§ WHAT IS BEING ASKED: Keep every word of the listing and drop the images when you write it out.

§ RECORDED INFORMATION:
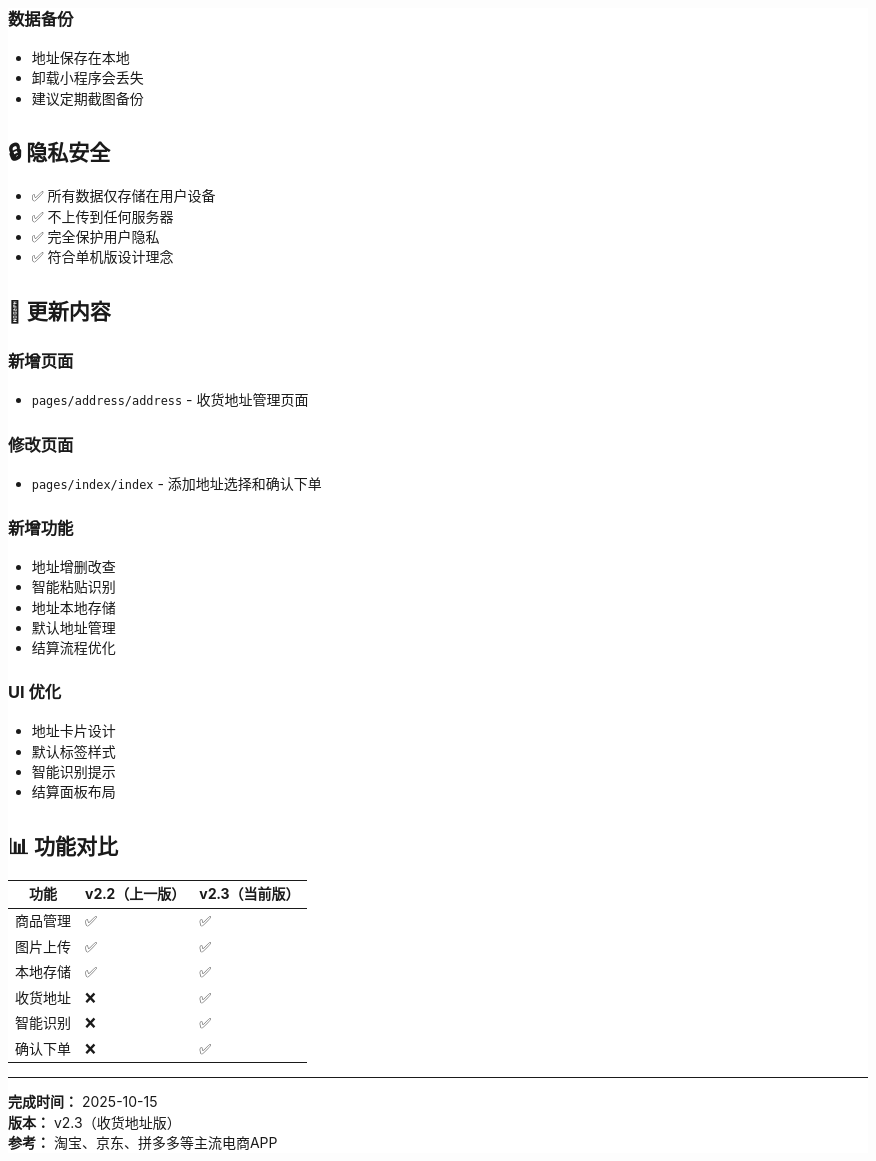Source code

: ### 数据备份
- 地址保存在本地
- 卸载小程序会丢失
- 建议定期截图备份

## 🔒 隐私安全

- ✅ 所有数据仅存储在用户设备
- ✅ 不上传到任何服务器
- ✅ 完全保护用户隐私
- ✅ 符合单机版设计理念

## 🎊 更新内容

### 新增页面
- `pages/address/address` - 收货地址管理页面

### 修改页面
- `pages/index/index` - 添加地址选择和确认下单

### 新增功能
- 地址增删改查
- 智能粘贴识别
- 地址本地存储
- 默认地址管理
- 结算流程优化

### UI 优化
- 地址卡片设计
- 默认标签样式
- 智能识别提示
- 结算面板布局

## 📊 功能对比

| 功能 | v2.2（上一版） | v2.3（当前版） |
|------|---------------|---------------|
| 商品管理 | ✅ | ✅ |
| 图片上传 | ✅ | ✅ |
| 本地存储 | ✅ | ✅ |
| 收货地址 | ❌ | ✅ |
| 智能识别 | ❌ | ✅ |
| 确认下单 | ❌ | ✅ |

---

**完成时间：** 2025-10-15  
**版本：** v2.3（收货地址版）  
**参考：** 淘宝、京东、拼多多等主流电商APP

§ RESPONSE AREA:
Source code

: ### 数据备份
- 地址保存在本地
- 卸载小程序会丢失
- 建议定期截图备份

## 🔒 隐私安全

- ✅ 所有数据仅存储在用户设备
- ✅ 不上传到任何服务器
- ✅ 完全保护用户隐私
- ✅ 符合单机版设计理念

## 🎊 更新内容

### 新增页面
- `pages/address/address` - 收货地址管理页面

### 修改页面
- `pages/index/index` - 添加地址选择和确认下单

### 新增功能
- 地址增删改查
- 智能粘贴识别
- 地址本地存储
- 默认地址管理
- 结算流程优化

### UI 优化
- 地址卡片设计
- 默认标签样式
- 智能识别提示
- 结算面板布局

## 📊 功能对比

| 功能 | v2.2（上一版） | v2.3（当前版） |
|------|---------------|---------------|
| 商品管理 | ✅ | ✅ |
| 图片上传 | ✅ | ✅ |
| 本地存储 | ✅ | ✅ |
| 收货地址 | ❌ | ✅ |
| 智能识别 | ❌ | ✅ |
| 确认下单 | ❌ | ✅ |

---

**完成时间：** 2025-10-15  
**版本：** v2.3（收货地址版）  
**参考：** 淘宝、京东、拼多多等主流电商APP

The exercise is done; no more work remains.